Le premier film de Lola Quivoron, « Rodeo », a fait beaucoup de bruit avant la première de mercredi.
Interprété par le jeu électrique de la comédienne Julie Ledru, ce drame urbain ne manque pas de style et d’énergie.
Et si son réalisateur semble hypnotisé par ses héros, il serait aisé d’en faire l’apologie de la violence de la route.

Sur la ligne de départ, Rodéo est l’une des plus belles promesses du Festival de Cannes passé.

Julia, une jeune femme marginale, rencontre un groupe de passionnés de Crossbitumen après avoir volé une moto à son propriétaire. Après un accident tragique, elle entre dans ce petit monde de garçons, avec sa hiérarchie, ses codes et sa confusion. Et tentera d’y trouver sa place en faisant quelques faveurs au patron qui l’a commandé depuis la prison…

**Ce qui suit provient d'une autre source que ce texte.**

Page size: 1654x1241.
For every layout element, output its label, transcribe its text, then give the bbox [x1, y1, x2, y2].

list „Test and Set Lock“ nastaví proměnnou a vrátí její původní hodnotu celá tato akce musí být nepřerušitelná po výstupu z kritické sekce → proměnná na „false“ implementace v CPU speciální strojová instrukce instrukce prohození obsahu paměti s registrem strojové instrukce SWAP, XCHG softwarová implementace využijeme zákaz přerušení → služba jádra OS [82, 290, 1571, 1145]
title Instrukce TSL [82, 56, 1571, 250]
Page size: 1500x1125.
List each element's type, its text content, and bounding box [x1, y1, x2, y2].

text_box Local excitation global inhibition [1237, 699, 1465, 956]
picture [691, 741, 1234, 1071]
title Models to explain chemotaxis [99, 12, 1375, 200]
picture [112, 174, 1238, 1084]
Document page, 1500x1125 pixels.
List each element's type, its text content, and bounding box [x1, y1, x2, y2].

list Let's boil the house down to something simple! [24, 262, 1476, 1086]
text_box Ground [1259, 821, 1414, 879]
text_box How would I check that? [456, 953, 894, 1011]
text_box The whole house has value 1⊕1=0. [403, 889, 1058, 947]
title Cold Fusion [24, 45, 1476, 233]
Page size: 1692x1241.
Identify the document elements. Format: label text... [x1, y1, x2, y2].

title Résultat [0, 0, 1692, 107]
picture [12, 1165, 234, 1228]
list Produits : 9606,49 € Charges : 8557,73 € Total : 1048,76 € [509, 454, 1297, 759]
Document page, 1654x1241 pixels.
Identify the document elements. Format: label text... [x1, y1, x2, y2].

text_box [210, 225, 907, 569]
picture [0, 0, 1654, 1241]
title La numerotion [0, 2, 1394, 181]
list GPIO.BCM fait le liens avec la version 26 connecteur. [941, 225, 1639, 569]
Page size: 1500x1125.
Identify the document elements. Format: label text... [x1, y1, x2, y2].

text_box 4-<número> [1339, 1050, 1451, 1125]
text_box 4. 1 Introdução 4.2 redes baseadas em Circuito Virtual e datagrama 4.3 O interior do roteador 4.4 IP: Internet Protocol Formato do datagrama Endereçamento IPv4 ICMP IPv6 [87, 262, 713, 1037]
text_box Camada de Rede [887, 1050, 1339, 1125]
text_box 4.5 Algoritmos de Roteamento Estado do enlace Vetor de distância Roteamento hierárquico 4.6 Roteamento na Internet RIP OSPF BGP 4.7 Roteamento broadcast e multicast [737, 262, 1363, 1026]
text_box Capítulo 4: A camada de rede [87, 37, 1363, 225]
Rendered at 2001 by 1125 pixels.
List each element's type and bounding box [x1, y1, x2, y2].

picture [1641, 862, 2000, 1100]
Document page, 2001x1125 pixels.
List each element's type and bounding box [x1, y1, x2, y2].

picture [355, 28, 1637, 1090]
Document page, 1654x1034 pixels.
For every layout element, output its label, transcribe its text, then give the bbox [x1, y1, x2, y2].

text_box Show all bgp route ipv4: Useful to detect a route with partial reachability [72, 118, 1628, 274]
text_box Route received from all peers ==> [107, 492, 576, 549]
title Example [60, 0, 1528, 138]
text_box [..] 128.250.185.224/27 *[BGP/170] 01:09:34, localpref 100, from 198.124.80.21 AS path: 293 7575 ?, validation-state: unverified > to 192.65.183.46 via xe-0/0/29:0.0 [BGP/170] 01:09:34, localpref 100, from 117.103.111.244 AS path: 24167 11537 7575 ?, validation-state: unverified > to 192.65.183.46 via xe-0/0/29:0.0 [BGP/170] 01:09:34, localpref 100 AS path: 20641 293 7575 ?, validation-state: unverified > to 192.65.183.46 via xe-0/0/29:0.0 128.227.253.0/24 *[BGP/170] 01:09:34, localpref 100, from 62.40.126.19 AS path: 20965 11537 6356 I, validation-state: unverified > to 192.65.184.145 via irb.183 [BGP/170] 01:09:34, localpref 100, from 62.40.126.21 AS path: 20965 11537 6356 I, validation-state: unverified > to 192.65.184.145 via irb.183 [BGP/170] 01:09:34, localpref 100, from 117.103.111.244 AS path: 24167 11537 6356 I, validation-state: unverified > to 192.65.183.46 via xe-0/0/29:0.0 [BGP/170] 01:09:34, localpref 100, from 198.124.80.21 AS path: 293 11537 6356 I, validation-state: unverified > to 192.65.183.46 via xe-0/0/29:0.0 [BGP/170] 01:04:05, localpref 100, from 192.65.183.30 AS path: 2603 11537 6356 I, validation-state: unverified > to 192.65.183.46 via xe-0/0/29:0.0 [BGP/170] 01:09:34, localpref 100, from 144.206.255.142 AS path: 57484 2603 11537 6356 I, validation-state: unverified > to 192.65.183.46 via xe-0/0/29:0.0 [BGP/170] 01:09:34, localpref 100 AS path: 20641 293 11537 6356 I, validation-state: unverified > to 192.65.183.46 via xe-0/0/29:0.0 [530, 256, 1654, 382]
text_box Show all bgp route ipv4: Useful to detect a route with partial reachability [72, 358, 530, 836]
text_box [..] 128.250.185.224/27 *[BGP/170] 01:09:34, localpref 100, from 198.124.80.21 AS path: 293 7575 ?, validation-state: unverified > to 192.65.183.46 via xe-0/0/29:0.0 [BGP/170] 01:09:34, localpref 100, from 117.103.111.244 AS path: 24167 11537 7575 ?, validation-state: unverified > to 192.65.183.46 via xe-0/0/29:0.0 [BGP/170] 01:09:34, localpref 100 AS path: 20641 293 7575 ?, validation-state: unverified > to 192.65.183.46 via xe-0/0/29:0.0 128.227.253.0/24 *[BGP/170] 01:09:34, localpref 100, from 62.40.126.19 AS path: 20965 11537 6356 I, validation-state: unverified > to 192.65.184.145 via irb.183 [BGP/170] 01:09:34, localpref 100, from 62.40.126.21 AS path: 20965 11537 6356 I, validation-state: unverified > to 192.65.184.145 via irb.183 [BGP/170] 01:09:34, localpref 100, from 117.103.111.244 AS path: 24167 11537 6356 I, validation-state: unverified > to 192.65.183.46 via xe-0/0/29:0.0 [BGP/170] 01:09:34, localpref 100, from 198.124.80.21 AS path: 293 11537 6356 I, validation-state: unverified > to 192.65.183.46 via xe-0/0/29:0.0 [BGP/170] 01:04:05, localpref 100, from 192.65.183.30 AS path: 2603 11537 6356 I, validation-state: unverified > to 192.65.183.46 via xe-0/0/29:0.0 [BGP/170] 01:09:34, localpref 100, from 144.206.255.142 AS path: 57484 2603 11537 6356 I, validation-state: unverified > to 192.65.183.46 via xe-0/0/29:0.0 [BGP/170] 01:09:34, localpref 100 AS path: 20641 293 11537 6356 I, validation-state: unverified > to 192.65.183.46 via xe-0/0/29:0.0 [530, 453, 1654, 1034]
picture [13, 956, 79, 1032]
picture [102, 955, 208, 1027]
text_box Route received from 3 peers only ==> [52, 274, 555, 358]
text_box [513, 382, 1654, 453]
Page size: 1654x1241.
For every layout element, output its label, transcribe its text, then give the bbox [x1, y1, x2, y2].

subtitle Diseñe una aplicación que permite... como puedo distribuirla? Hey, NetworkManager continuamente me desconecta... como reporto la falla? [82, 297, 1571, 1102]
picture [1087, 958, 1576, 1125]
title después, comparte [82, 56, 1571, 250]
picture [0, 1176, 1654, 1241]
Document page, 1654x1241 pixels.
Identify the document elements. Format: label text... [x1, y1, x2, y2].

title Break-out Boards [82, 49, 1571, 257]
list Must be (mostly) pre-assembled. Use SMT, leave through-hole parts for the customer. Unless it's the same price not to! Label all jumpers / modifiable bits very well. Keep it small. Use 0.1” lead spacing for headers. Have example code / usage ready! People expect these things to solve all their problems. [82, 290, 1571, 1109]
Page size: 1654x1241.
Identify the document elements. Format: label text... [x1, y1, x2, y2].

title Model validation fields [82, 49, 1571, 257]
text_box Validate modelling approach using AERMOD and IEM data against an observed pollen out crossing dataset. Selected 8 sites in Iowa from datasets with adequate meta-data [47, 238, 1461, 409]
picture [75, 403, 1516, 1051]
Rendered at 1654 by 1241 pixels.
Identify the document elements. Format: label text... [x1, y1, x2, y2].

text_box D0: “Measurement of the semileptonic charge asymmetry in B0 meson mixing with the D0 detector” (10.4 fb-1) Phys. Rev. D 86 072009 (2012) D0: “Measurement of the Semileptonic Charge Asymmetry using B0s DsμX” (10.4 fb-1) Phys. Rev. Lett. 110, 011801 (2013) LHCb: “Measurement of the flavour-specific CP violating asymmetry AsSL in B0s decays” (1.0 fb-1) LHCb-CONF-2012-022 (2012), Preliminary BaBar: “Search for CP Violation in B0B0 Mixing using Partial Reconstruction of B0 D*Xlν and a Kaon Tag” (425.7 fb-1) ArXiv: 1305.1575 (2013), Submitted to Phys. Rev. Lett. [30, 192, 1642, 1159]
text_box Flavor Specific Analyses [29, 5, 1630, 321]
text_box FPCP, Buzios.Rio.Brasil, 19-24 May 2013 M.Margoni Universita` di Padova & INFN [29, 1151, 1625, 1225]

Sur la Croisette, les premiers spectateurs ont loué l’énergie brute du film. Le premier a ses défauts de qualité. Jusqu’à la glissade incontrôlée : dans une interview au média en ligne Konbini, la réalisatrice Lola Quivoron a fait l’éloge de la « vie à vélo » et a estimé qu’en criminalisant cette méthode, entrée importée des États-Unis, la police était responsable de la mort de plusieurs de ses partisans.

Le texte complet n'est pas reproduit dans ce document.